● THE DATA:
==================================================
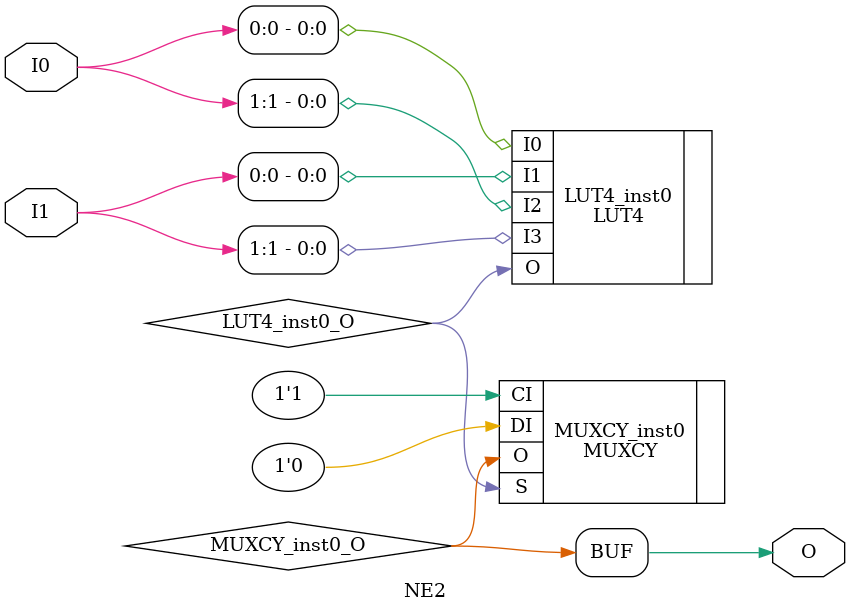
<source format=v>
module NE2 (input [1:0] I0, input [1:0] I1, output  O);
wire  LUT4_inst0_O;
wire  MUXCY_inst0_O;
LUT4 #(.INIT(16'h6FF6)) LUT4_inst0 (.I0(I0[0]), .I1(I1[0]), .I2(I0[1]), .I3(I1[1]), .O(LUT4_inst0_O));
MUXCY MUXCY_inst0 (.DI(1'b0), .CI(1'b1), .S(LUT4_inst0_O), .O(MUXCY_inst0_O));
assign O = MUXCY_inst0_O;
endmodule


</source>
==================================================
● EXERCISE:
Everything but the pictures is needed: copy the data above exactly.

● EXERCISE RESULT:
<source format=v>
module NE2 (input [1:0] I0, input [1:0] I1, output  O);
wire  LUT4_inst0_O;
wire  MUXCY_inst0_O;
LUT4 #(.INIT(16'h6FF6)) LUT4_inst0 (.I0(I0[0]), .I1(I1[0]), .I2(I0[1]), .I3(I1[1]), .O(LUT4_inst0_O));
MUXCY MUXCY_inst0 (.DI(1'b0), .CI(1'b1), .S(LUT4_inst0_O), .O(MUXCY_inst0_O));
assign O = MUXCY_inst0_O;
endmodule


</source>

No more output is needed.